A little over a year ago my first love, we were together for 8 years, killed himself. I had not talked to him in about 2 years and from what I heard, his life had taken a horrible downward spiral since we lost contact. He had become addicted to oxy and lost everything, including his business and new girlfriend. It was the worst thing in my entire life - I still loved/love him. I am just now being able to admit to myself he committed suicide, it was very hard to accept at first - because the guy I knew would NEVER do something like that. However, the fact is he overdosed on pills, took two bottles full - I can't really be in denial about what he did. So that's the background of what happened. After he died I was walking up my driveway and I noticed a rose on a rose bush that hasn't blossomed in years. It was a perfect little rose, just beginning to open. Being completely grief-stricken, I immediately took it as a sign from him. Then when I came inside the house, I heard a voice - not a voice, but a message to my brain - saying, "I am sorry I didn't buy you more flowers." I was stunned and slowly started to process it and remembered that I used to give him such a hard time about buying me flowers. I feel like it was a message from him and wanted to know if anyone else gets messages like these - or thinks I am crazy. Just sitting here writing this makes me cry, maybe I am a basket case...

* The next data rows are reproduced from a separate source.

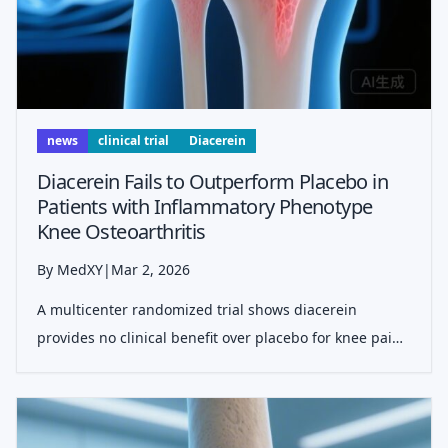
news
clinical trial
Diacerein
Diacerein Fails to Outperform Placebo in
Patients with Inflammatory Phenotype
Knee Osteoarthritis
By MedXY
|
Mar 2, 2026
A multicenter randomized trial shows diacerein
provides no clinical benefit over placebo for knee pain
in patients with MRI-confirmed inflammation, despite
its theoretical role as an IL-1β blocker.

How beautiful. Yes I get messages like these. You are not crazy or a basketcase. What a beautiful message!
I hope that you will focus on the message you got after his death rather than the tragic circumstances that lead to it and heal. He is at peace now and not tortured with his addiction.
That is so beautiful, I started crying myself a bit. And yes, this type of experience is quite typical of lots of experiences I have with people speaking to me in my mind regarding "coincidental" events or encounters in my life. This experience you had is one to treasure the rest of your life. Absolutely agree. And know that where he is now he loves you with a depth that few living humans can experience and he will be with you always. Yes. I love this.
Tazer, I LOVE the quote from broony in your sig. And it's a bit appropriate to KnottyLeo's experience too, I think.
Thank you all so much. After his funeral, his mom let me into his bedroom and asked me if there was anything I saw that I wanted or needed. There was so much of our history surrounding me it was almost unbearable - from posters on the walls to movies on the shelves. I saw he still had an ashtray I had given him when we were 18 and I asked his Mom if I could have it. She gave it to me, and it sits on a shelf of mine, with the rose in it. They are certainly two of my most treasured physical belongings.